Segment Start: Material for this task

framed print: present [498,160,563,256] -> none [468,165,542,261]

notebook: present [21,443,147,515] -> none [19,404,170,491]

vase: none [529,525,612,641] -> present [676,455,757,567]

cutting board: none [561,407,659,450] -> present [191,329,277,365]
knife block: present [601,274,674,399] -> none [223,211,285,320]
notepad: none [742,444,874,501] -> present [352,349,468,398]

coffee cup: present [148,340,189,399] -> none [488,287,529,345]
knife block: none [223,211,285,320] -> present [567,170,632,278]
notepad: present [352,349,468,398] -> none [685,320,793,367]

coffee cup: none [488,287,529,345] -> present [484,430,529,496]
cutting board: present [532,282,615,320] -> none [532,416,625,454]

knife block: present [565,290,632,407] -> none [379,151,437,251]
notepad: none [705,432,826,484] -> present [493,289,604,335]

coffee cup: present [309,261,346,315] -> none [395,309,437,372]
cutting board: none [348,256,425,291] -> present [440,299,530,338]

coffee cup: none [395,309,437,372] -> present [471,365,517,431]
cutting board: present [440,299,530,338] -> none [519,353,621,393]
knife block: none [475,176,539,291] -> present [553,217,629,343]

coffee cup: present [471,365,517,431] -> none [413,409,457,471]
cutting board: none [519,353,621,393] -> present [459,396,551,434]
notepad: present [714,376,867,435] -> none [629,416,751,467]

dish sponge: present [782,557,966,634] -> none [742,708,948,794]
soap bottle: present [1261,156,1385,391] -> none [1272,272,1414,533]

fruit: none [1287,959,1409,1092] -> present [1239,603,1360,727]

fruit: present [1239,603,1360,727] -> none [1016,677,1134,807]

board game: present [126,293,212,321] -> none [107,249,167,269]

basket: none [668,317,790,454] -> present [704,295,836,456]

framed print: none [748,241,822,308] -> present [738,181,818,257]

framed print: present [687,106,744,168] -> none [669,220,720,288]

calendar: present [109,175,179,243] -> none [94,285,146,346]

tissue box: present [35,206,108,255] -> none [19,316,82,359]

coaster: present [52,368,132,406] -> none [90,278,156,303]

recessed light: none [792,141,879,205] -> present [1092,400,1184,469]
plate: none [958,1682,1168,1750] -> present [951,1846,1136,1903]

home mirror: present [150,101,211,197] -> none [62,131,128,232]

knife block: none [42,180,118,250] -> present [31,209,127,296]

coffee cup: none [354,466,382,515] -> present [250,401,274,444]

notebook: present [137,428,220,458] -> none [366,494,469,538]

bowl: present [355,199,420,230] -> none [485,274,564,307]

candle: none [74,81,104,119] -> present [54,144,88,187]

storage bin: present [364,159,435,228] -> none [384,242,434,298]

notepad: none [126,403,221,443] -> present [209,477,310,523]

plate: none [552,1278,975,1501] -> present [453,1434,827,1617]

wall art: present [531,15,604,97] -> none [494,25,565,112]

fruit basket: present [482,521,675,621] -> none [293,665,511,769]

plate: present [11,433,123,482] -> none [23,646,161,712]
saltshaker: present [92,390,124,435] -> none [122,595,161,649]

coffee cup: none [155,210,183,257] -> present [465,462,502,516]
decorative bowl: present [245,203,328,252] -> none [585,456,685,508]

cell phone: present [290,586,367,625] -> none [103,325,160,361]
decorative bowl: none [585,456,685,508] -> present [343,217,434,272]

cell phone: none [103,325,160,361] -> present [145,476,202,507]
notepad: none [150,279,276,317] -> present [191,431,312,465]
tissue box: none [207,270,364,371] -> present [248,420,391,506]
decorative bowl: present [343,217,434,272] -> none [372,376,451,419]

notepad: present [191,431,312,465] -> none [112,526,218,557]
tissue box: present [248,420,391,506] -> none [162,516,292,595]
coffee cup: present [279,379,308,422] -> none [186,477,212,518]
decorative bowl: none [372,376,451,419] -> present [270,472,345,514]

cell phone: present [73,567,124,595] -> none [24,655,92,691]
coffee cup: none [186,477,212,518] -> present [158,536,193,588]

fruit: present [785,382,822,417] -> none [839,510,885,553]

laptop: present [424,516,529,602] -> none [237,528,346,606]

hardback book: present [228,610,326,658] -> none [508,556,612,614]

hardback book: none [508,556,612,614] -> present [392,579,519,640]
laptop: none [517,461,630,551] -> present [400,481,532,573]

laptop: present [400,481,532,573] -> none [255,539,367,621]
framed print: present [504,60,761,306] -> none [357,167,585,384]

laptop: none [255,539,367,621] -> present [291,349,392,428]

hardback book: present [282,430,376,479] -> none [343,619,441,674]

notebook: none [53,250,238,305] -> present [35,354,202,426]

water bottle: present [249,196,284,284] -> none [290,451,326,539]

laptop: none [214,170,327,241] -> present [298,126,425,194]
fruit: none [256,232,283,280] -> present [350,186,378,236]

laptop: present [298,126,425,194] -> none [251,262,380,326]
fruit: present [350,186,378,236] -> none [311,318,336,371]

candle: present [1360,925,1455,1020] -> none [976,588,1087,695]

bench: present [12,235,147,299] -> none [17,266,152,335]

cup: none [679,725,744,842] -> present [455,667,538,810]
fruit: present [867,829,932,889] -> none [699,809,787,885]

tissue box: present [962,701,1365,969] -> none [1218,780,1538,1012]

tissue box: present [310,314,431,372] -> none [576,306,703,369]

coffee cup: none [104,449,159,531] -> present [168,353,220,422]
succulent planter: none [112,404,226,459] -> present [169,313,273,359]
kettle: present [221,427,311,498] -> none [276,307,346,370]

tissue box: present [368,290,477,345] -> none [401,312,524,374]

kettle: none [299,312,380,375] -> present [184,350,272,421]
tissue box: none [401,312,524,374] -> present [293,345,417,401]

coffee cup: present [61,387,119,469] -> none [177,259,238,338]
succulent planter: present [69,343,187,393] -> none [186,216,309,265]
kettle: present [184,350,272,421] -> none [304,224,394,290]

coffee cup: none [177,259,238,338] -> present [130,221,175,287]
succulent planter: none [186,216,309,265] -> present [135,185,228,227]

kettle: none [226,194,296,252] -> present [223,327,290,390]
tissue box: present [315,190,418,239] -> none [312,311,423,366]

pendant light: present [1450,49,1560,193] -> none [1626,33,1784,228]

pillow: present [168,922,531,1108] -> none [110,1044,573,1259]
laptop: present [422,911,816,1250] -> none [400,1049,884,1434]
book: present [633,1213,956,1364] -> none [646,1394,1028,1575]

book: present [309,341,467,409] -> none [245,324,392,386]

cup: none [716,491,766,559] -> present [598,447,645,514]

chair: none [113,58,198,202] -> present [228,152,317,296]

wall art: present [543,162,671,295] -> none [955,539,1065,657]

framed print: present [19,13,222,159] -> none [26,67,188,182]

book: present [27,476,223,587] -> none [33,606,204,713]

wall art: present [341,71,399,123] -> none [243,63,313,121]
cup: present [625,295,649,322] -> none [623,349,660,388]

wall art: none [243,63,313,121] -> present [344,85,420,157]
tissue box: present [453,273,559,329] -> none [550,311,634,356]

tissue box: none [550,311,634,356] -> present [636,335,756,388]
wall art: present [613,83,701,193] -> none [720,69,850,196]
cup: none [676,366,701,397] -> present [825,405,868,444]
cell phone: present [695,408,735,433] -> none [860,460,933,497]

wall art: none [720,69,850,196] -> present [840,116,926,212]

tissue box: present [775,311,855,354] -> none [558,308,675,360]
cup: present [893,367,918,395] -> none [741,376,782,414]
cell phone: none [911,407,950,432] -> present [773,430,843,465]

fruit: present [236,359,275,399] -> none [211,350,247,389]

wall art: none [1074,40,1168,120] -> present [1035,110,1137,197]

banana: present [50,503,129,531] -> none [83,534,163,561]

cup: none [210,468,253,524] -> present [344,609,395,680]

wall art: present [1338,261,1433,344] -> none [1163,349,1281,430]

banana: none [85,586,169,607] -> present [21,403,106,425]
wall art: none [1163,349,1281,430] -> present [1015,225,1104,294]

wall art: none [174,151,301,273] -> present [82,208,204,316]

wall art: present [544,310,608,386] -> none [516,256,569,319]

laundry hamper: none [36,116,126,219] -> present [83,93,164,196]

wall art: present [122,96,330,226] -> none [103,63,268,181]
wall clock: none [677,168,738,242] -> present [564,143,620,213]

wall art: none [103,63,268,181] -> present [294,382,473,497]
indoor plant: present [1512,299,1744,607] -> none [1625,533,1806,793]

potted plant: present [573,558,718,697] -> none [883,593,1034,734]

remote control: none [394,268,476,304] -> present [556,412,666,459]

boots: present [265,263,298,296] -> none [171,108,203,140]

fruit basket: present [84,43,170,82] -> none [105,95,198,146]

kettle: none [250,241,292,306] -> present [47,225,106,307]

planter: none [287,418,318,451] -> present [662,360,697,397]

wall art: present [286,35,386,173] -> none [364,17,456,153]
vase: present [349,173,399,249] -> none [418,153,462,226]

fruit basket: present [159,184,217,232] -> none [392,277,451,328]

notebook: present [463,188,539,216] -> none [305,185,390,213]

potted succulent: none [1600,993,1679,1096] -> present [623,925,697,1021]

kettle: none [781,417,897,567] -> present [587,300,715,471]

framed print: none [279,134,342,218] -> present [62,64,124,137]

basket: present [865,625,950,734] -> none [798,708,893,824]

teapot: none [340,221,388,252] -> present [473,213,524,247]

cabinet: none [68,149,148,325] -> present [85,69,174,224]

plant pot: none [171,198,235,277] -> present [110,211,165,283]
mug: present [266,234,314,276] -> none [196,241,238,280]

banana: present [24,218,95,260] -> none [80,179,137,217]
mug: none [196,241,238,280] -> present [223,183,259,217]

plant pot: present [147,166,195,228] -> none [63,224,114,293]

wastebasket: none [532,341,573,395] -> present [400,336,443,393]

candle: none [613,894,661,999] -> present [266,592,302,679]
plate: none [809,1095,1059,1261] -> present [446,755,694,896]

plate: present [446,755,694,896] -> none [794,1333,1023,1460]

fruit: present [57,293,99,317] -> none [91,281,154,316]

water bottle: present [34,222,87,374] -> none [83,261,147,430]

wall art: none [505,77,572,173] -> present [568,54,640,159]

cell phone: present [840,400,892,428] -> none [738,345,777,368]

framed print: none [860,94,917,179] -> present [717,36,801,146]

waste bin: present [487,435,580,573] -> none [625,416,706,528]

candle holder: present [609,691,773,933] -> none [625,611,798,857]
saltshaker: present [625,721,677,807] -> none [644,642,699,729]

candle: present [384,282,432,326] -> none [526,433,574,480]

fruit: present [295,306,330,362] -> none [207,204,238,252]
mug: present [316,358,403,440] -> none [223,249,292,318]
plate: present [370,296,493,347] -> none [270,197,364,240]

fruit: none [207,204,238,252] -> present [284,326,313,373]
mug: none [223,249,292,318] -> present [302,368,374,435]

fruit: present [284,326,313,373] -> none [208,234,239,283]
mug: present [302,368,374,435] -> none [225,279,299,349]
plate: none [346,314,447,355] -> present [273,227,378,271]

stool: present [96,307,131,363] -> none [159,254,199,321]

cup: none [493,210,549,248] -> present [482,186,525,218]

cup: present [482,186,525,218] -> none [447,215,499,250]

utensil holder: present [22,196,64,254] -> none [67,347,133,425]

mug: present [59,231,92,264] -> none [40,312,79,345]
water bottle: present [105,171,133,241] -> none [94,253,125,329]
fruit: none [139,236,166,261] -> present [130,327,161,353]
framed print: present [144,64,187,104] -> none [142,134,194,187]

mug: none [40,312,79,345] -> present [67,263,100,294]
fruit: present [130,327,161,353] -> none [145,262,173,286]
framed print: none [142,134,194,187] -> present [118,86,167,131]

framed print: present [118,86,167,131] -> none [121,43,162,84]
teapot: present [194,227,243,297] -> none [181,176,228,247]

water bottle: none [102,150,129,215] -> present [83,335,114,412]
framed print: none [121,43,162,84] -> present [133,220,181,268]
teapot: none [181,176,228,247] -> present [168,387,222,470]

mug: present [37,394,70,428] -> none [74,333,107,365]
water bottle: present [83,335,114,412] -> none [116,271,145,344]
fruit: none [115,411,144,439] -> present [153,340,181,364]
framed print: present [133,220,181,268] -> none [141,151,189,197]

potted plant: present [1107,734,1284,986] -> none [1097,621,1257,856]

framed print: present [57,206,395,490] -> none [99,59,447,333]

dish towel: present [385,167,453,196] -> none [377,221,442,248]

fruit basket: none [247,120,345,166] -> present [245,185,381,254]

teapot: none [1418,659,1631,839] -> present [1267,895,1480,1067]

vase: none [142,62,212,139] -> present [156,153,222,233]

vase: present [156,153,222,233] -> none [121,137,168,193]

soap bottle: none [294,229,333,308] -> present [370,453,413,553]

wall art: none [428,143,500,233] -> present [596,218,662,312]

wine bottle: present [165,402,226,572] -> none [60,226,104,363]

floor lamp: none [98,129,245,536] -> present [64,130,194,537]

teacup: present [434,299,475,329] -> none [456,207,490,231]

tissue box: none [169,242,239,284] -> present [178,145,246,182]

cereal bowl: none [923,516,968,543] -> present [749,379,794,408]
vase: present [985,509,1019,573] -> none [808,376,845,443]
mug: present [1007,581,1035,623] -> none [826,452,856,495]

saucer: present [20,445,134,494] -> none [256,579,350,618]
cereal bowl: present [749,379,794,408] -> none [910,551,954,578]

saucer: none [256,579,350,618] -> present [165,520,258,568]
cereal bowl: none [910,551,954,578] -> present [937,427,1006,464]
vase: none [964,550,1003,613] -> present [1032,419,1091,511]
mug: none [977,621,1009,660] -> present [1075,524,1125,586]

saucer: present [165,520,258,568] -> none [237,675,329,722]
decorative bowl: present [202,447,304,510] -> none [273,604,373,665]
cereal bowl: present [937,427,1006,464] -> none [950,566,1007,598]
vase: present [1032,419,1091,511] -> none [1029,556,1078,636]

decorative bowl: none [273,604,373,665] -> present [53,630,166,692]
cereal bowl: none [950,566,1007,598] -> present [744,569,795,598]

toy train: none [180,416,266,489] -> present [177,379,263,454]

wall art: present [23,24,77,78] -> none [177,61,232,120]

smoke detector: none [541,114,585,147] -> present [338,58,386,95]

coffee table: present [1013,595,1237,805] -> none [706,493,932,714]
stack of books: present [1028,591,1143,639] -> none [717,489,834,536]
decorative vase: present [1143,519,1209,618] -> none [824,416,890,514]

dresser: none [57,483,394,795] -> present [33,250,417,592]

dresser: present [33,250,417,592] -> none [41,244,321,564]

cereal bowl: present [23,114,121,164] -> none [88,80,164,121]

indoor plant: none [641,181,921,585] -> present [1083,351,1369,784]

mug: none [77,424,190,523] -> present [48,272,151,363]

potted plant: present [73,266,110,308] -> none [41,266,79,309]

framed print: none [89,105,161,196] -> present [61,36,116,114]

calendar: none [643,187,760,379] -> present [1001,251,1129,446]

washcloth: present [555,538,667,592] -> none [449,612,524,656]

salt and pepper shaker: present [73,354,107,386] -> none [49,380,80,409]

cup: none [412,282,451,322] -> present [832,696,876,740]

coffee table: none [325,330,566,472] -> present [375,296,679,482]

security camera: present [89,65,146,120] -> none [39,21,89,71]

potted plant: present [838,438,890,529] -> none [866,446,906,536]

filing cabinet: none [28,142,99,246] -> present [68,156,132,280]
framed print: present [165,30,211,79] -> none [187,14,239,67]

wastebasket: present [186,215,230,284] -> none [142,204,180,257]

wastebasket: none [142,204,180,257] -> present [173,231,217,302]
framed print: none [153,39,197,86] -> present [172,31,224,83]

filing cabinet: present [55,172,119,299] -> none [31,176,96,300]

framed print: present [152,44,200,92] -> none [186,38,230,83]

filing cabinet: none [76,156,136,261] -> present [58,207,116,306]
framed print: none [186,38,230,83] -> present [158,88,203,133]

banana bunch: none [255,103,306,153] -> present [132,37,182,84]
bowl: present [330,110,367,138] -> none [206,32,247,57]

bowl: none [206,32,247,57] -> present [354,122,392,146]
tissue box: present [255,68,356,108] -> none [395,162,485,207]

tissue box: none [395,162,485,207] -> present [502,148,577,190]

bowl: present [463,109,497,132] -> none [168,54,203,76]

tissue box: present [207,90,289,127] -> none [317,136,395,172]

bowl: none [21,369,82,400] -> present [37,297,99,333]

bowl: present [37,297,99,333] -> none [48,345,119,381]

Segment End: Material for this task

• [Exercise prompt]
Please filter the data down to the lines containing the word "wastebasket".

• [Output for this task]
wastebasket: none [532,341,573,395] -> present [400,336,443,393]
wastebasket: present [186,215,230,284] -> none [142,204,180,257]
wastebasket: none [142,204,180,257] -> present [173,231,217,302]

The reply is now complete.